## DOCUMENT TEXT
════
Entomological inoculation rates

Data on the number of blood-fed An. gambiae s.s., An. arabiensis and An. funestus captured, the number of houses sampled and the number of residents per house, were obtained from prior studies to estimate annual EIRs. Household mosquito collections have been conducted in Asembo since 1993, but sampling methods and trapping techniques have varied depending on the particular study in place. Bed net traps were used to collect anophelines from 1993 to 1996 [27, 32]. From 1997 to 2001, entomological collections were made by pyrethrum spray catch (PSC) [30, 40, 41]. Indoor CDC light traps were employed during the period from 2002 to 2007 [42, 43]. Since 2008, mosquito collections have again been conducted using PSCs (J Gimnig, unpublished data). For all entomological collections, anophelines were identified, sorted by sex and abdominal status and dried in individual tubes for laboratory analysis. Mosquitoes were tested for sporozoite infection by enzyme-linked immunosorbent assay (ELISA) [44] and a subset of all specimens classified as An. gambiae s.l. was identified to sibling species (An. gambiae s.s. or An. arabiensis) by polymerase chain reaction (PCR) [45].
════
Extracted page text data
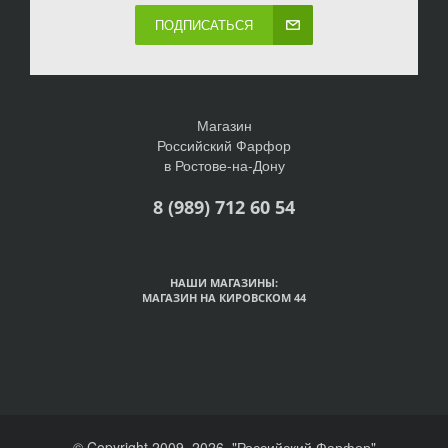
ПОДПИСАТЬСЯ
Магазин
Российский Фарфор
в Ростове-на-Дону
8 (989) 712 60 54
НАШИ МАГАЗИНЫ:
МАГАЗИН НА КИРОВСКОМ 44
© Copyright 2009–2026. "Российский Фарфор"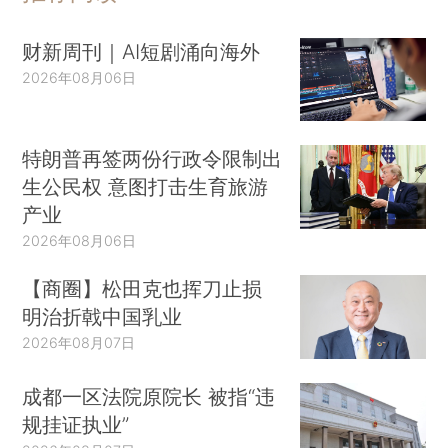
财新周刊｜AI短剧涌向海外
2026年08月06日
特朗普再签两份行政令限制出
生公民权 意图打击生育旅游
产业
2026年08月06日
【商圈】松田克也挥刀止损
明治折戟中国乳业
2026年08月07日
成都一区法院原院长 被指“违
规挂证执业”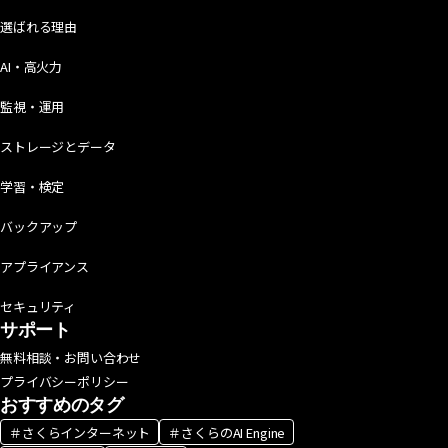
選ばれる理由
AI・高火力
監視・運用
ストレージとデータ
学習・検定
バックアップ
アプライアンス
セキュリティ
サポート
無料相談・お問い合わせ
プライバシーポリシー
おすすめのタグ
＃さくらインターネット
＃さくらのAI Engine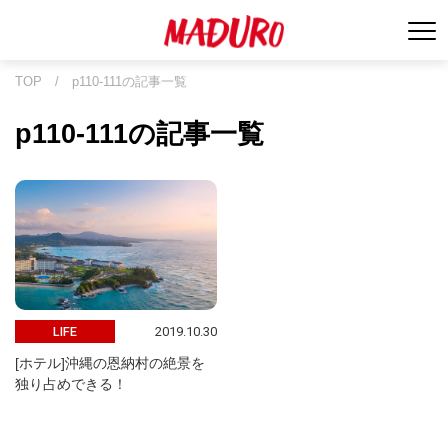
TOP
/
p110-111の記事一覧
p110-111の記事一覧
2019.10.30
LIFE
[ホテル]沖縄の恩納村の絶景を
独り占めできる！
════
## ASSIGNED TASK 1
According to the passage on entomological inoculation rates, what collection method was used to gather anophelines in Asembo from 2002 to 2007?
## ASSIGNED TASK 2
Extend the passage on entomological inoculation rates, picking up after its final sentence.

## ANSWER SPACE 1
Indoor CDC light traps.

## ANSWER SPACE 2
Parasite prevalence

Annual parasite prevalence for children aged one to five years was calculated using blood film data from past surveys [27, 30, 31]. During all surveys, finger-prick blood samples were collected onto slides, stained with Giemsa and then examined under a microscope for asexual P. falciparum parasites. Parasites were enumerated against 300 white blood cells (prior to 1996) or 500 white blood cells (since 1996). Individuals included in parasite prevalence calculations were restricted to those for whom serological specimens (see below) were also available.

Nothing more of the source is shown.